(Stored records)
──────

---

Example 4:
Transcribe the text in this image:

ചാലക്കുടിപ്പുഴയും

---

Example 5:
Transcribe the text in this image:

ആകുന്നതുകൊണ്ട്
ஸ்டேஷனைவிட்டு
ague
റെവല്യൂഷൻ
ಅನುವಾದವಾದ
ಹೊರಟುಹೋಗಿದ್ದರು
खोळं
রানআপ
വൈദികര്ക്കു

──────

▸ Task requirements
Would you write out all the records exactly as they read?

▸ Your solution
---

Example 4:
Transcribe the text in this image:

ചാലക്കുടിപ്പുഴയും

---

Example 5:
Transcribe the text in this image:

ആകുന്നതുകൊണ്ട്
ஸ்டேஷனைவிட்டு
ague
റെവല്യൂഷൻ
ಅನುವಾದವಾದ
ಹೊರಟುಹೋಗಿದ್ದರು
खोळं
রানআপ
വൈദികര്ക്കു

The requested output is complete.